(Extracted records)
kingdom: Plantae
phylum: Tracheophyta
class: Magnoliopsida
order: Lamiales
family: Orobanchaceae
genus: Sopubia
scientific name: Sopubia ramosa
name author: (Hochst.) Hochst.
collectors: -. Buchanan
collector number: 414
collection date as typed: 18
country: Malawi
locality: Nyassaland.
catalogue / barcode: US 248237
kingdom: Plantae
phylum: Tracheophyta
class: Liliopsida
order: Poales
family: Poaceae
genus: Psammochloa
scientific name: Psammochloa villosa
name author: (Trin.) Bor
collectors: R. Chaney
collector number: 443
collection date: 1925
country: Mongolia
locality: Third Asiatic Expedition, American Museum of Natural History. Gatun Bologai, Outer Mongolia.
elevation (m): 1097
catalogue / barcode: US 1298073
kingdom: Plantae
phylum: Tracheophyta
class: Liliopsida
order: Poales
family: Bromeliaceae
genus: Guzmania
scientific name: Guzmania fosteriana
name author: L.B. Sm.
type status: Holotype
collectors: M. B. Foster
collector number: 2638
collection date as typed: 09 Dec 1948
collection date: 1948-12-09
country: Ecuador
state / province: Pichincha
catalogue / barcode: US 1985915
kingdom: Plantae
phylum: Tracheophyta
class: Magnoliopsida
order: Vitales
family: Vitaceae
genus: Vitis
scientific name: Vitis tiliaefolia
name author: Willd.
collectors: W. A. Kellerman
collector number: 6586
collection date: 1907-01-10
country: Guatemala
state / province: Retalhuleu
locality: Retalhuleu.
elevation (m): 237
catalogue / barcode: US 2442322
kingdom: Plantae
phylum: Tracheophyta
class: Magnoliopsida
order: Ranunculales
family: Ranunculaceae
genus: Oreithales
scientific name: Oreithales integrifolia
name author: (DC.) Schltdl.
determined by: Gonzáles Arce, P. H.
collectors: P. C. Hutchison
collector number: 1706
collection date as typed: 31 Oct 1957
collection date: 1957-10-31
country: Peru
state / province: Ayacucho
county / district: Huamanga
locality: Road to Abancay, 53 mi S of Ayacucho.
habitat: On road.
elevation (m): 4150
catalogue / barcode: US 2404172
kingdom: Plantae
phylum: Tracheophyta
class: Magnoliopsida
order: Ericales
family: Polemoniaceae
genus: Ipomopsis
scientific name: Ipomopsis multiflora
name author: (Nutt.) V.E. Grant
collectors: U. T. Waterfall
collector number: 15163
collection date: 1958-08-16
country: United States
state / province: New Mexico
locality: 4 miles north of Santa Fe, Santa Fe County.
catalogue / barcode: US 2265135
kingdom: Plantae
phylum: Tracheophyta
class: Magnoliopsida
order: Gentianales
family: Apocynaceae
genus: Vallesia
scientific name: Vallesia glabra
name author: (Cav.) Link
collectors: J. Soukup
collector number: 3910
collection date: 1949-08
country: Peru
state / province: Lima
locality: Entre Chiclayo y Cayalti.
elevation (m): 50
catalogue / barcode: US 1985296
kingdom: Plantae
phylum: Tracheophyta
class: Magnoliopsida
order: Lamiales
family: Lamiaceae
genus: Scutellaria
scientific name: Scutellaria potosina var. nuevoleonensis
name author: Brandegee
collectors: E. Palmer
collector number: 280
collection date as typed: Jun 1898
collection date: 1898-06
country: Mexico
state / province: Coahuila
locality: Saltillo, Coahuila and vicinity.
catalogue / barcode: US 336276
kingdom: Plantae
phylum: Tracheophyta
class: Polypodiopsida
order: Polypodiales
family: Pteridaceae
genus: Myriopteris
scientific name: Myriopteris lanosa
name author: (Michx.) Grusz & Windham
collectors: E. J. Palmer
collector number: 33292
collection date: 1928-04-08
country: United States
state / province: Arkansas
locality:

* Challenge *
Can you put every line above into a Markdown table with the columns "Row" and "Line", numbering the rows and skipping any blank lines?

* Response for this exercise *
| Row | Line |
|---|---|
| 1 | kingdom: Plantae |
| 2 | phylum: Tracheophyta |
| 3 | class: Magnoliopsida |
| 4 | order: Lamiales |
| 5 | family: Orobanchaceae |
| 6 | genus: Sopubia |
| 7 | scientific name: Sopubia ramosa |
| 8 | name author: (Hochst.) Hochst. |
| 9 | collectors: -. Buchanan |
| 10 | collector number: 414 |
| 11 | collection date as typed: 18 |
| 12 | country: Malawi |
| 13 | locality: Nyassaland. |
| 14 | catalogue / barcode: US 248237 |
| 15 | kingdom: Plantae |
| 16 | phylum: Tracheophyta |
| 17 | class: Liliopsida |
| 18 | order: Poales |
| 19 | family: Poaceae |
| 20 | genus: Psammochloa |
| 21 | scientific name: Psammochloa villosa |
| 22 | name author: (Trin.) Bor |
| 23 | collectors: R. Chaney |
| 24 | collector number: 443 |
| 25 | collection date: 1925 |
| 26 | country: Mongolia |
| 27 | locality: Third Asiatic Expedition, American Museum of Natural History. Gatun Bologai, Outer Mongolia. |
| 28 | elevation (m): 1097 |
| 29 | catalogue / barcode: US 1298073 |
| 30 | kingdom: Plantae |
| 31 | phylum: Tracheophyta |
| 32 | class: Liliopsida |
| 33 | order: Poales |
| 34 | family: Bromeliaceae |
| 35 | genus: Guzmania |
| 36 | scientific name: Guzmania fosteriana |
| 37 | name author: L.B. Sm. |
| 38 | type status: Holotype |
| 39 | collectors: M. B. Foster |
| 40 | collector number: 2638 |
| 41 | collection date as typed: 09 Dec 1948 |
| 42 | collection date: 1948-12-09 |
| 43 | country: Ecuador |
| 44 | state / province: Pichincha |
| 45 | catalogue / barcode: US 1985915 |
| 46 | kingdom: Plantae |
| 47 | phylum: Tracheophyta |
| 48 | class: Magnoliopsida |
| 49 | order: Vitales |
| 50 | family: Vitaceae |
| 51 | genus: Vitis |
| 52 | scientific name: Vitis tiliaefolia |
| 53 | name author: Willd. |
| 54 | collectors: W. A. Kellerman |
| 55 | collector number: 6586 |
| 56 | collection date: 1907-01-10 |
| 57 | country: Guatemala |
| 58 | state / province: Retalhuleu |
| 59 | locality: Retalhuleu. |
| 60 | elevation (m): 237 |
| 61 | catalogue / barcode: US 2442322 |
| 62 | kingdom: Plantae |
| 63 | phylum: Tracheophyta |
| 64 | class: Magnoliopsida |
| 65 | order: Ranunculales |
| 66 | family: Ranunculaceae |
| 67 | genus: Oreithales |
| 68 | scientific name: Oreithales integrifolia |
| 69 | name author: (DC.) Schltdl. |
| 70 | determined by: Gonzáles Arce, P. H. |
| 71 | collectors: P. C. Hutchison |
| 72 | collector number: 1706 |
| 73 | collection date as typed: 31 Oct 1957 |
| 74 | collection date: 1957-10-31 |
| 75 | country: Peru |
| 76 | state / province: Ayacucho |
| 77 | county / district: Huamanga |
| 78 | locality: Road to Abancay, 53 mi S of Ayacucho. |
| 79 | habitat: On road. |
| 80 | elevation (m): 4150 |
| 81 | catalogue / barcode: US 2404172 |
| 82 | kingdom: Plantae |
| 83 | phylum: Tracheophyta |
| 84 | class: Magnoliopsida |
| 85 | order: Ericales |
| 86 | family: Polemoniaceae |
| 87 | genus: Ipomopsis |
| 88 | scientific name: Ipomopsis multiflora |
| 89 | name author: (Nutt.) V.E. Grant |
| 90 | collectors: U. T. Waterfall |
| 91 | collector number: 15163 |
| 92 | collection date: 1958-08-16 |
| 93 | country: United States |
| 94 | state / province: New Mexico |
| 95 | locality: 4 miles north of Santa Fe, Santa Fe County. |
| 96 | catalogue / barcode: US 2265135 |
| 97 | kingdom: Plantae |
| 98 | phylum: Tracheophyta |
| 99 | class: Magnoliopsida |
| 100 | order: Gentianales |
| 101 | family: Apocynaceae |
| 102 | genus: Vallesia |
| 103 | scientific name: Vallesia glabra |
| 104 | name author: (Cav.) Link |
| 105 | collectors: J. Soukup |
| 106 | collector number: 3910 |
| 107 | collection date: 1949-08 |
| 108 | country: Peru |
| 109 | state / province: Lima |
| 110 | locality: Entre Chiclayo y Cayalti. |
| 111 | elevation (m): 50 |
| 112 | catalogue / barcode: US 1985296 |
| 113 | kingdom: Plantae |
| 114 | phylum: Tracheophyta |
| 115 | class: Magnoliopsida |
| 116 | order: Lamiales |
| 117 | family: Lamiaceae |
| 118 | genus: Scutellaria |
| 119 | scientific name: Scutellaria potosina var. nuevoleonensis |
| 120 | name author: Brandegee |
| 121 | collectors: E. Palmer |
| 122 | collector number: 280 |
| 123 | collection date as typed: Jun 1898 |
| 124 | collection date: 1898-06 |
| 125 | country: Mexico |
| 126 | state / province: Coahuila |
| 127 | locality: Saltillo, Coahuila and vicinity. |
| 128 | catalogue / barcode: US 336276 |
| 129 | kingdom: Plantae |
| 130 | phylum: Tracheophyta |
| 131 | class: Polypodiopsida |
| 132 | order: Polypodiales |
| 133 | family: Pteridaceae |
| 134 | genus: Myriopteris |
| 135 | scientific name: Myriopteris lanosa |
| 136 | name author: (Michx.) Grusz & Windham |
| 137 | collectors: E. J. Palmer |
| 138 | collector number: 33292 |
| 139 | collection date: 1928-04-08 |
| 140 | country: United States |
| 141 | state / province: Arkansas |
| 142 | locality: |